THE TASK: Write out every entry in full. Leave nothing out.

Dataset entries

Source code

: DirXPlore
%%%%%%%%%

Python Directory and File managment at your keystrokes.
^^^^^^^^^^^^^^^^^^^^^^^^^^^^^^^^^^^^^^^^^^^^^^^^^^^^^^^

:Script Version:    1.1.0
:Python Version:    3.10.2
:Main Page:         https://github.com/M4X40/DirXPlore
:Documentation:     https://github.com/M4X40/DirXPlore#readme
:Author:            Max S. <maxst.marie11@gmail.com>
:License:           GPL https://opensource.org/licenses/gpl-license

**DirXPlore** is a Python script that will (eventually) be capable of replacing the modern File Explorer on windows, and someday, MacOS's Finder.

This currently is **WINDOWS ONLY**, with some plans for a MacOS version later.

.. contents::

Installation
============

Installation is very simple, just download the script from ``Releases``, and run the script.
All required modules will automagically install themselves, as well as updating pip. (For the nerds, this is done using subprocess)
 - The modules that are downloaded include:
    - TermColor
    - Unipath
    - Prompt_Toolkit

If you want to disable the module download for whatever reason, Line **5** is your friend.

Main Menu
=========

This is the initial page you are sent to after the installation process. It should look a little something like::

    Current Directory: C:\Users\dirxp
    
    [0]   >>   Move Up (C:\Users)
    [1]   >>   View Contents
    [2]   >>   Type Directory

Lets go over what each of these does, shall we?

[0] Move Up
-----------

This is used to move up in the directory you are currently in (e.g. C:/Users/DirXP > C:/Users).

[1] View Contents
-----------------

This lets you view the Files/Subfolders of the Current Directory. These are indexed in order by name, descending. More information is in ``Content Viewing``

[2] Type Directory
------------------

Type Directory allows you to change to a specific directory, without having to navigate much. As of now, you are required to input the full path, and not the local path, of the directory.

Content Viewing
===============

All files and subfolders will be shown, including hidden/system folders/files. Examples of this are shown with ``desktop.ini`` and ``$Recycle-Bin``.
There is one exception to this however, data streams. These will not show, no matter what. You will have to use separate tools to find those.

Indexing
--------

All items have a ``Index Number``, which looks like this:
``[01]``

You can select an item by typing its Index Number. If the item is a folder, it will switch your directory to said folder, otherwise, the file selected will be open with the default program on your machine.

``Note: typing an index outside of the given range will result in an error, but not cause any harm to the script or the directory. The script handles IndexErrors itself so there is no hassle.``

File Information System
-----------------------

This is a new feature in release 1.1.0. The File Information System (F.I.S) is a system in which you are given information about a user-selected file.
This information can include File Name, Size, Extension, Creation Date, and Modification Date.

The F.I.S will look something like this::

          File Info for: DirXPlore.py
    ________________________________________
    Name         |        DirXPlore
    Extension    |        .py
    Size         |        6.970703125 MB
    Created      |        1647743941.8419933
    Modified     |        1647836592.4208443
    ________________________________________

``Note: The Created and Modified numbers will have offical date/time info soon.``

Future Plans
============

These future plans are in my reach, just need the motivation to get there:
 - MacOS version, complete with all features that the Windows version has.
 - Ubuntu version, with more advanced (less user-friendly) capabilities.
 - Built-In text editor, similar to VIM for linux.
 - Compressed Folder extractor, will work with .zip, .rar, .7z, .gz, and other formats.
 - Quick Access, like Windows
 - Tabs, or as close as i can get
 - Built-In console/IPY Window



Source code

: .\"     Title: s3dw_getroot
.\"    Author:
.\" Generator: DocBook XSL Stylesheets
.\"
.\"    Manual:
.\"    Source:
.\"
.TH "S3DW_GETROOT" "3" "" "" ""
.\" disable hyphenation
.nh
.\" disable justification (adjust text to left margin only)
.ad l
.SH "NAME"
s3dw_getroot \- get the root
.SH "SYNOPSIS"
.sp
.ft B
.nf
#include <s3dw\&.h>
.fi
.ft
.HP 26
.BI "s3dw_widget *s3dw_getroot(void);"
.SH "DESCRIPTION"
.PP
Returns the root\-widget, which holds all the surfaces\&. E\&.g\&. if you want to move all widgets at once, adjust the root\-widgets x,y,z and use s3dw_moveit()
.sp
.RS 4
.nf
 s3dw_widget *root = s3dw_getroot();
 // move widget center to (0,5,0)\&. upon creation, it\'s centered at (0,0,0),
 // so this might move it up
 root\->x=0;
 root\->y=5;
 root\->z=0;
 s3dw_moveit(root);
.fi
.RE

WRITTEN RESPONSE:
Source code

: DirXPlore
%%%%%%%%%

Python Directory and File managment at your keystrokes.
^^^^^^^^^^^^^^^^^^^^^^^^^^^^^^^^^^^^^^^^^^^^^^^^^^^^^^^

:Script Version:    1.1.0
:Python Version:    3.10.2
:Main Page:         https://github.com/M4X40/DirXPlore
:Documentation:     https://github.com/M4X40/DirXPlore#readme
:Author:            Max S. <maxst.marie11@gmail.com>
:License:           GPL https://opensource.org/licenses/gpl-license

**DirXPlore** is a Python script that will (eventually) be capable of replacing the modern File Explorer on windows, and someday, MacOS's Finder.

This currently is **WINDOWS ONLY**, with some plans for a MacOS version later.

.. contents::

Installation
============

Installation is very simple, just download the script from ``Releases``, and run the script.
All required modules will automagically install themselves, as well as updating pip. (For the nerds, this is done using subprocess)
 - The modules that are downloaded include:
    - TermColor
    - Unipath
    - Prompt_Toolkit

If you want to disable the module download for whatever reason, Line **5** is your friend.

Main Menu
=========

This is the initial page you are sent to after the installation process. It should look a little something like::

    Current Directory: C:\Users\dirxp
    
    [0]   >>   Move Up (C:\Users)
    [1]   >>   View Contents
    [2]   >>   Type Directory

Lets go over what each of these does, shall we?

[0] Move Up
-----------

This is used to move up in the directory you are currently in (e.g. C:/Users/DirXP > C:/Users).

[1] View Contents
-----------------

This lets you view the Files/Subfolders of the Current Directory. These are indexed in order by name, descending. More information is in ``Content Viewing``

[2] Type Directory
------------------

Type Directory allows you to change to a specific directory, without having to navigate much. As of now, you are required to input the full path, and not the local path, of the directory.

Content Viewing
===============

All files and subfolders will be shown, including hidden/system folders/files. Examples of this are shown with ``desktop.ini`` and ``$Recycle-Bin``.
There is one exception to this however, data streams. These will not show, no matter what. You will have to use separate tools to find those.

Indexing
--------

All items have a ``Index Number``, which looks like this:
``[01]``

You can select an item by typing its Index Number. If the item is a folder, it will switch your directory to said folder, otherwise, the file selected will be open with the default program on your machine.

``Note: typing an index outside of the given range will result in an error, but not cause any harm to the script or the directory. The script handles IndexErrors itself so there is no hassle.``

File Information System
-----------------------

This is a new feature in release 1.1.0. The File Information System (F.I.S) is a system in which you are given information about a user-selected file.
This information can include File Name, Size, Extension, Creation Date, and Modification Date.

The F.I.S will look something like this::

          File Info for: DirXPlore.py
    ________________________________________
    Name         |        DirXPlore
    Extension    |        .py
    Size         |        6.970703125 MB
    Created      |        1647743941.8419933
    Modified     |        1647836592.4208443
    ________________________________________

``Note: The Created and Modified numbers will have offical date/time info soon.``

Future Plans
============

These future plans are in my reach, just need the motivation to get there:
 - MacOS version, complete with all features that the Windows version has.
 - Ubuntu version, with more advanced (less user-friendly) capabilities.
 - Built-In text editor, similar to VIM for linux.
 - Compressed Folder extractor, will work with .zip, .rar, .7z, .gz, and other formats.
 - Quick Access, like Windows
 - Tabs, or as close as i can get
 - Built-In console/IPY Window



Source code

: .\"     Title: s3dw_getroot
.\"    Author:
.\" Generator: DocBook XSL Stylesheets
.\"
.\"    Manual:
.\"    Source:
.\"
.TH "S3DW_GETROOT" "3" "" "" ""
.\" disable hyphenation
.nh
.\" disable justification (adjust text to left margin only)
.ad l
.SH "NAME"
s3dw_getroot \- get the root
.SH "SYNOPSIS"
.sp
.ft B
.nf
#include <s3dw\&.h>
.fi
.ft
.HP 26
.BI "s3dw_widget *s3dw_getroot(void);"
.SH "DESCRIPTION"
.PP
Returns the root\-widget, which holds all the surfaces\&. E\&.g\&. if you want to move all widgets at once, adjust the root\-widgets x,y,z and use s3dw_moveit()
.sp
.RS 4
.nf
 s3dw_widget *root = s3dw_getroot();
 // move widget center to (0,5,0)\&. upon creation, it\'s centered at (0,0,0),
 // so this might move it up
 root\->x=0;
 root\->y=5;
 root\->z=0;
 s3dw_moveit(root);
.fi
.RE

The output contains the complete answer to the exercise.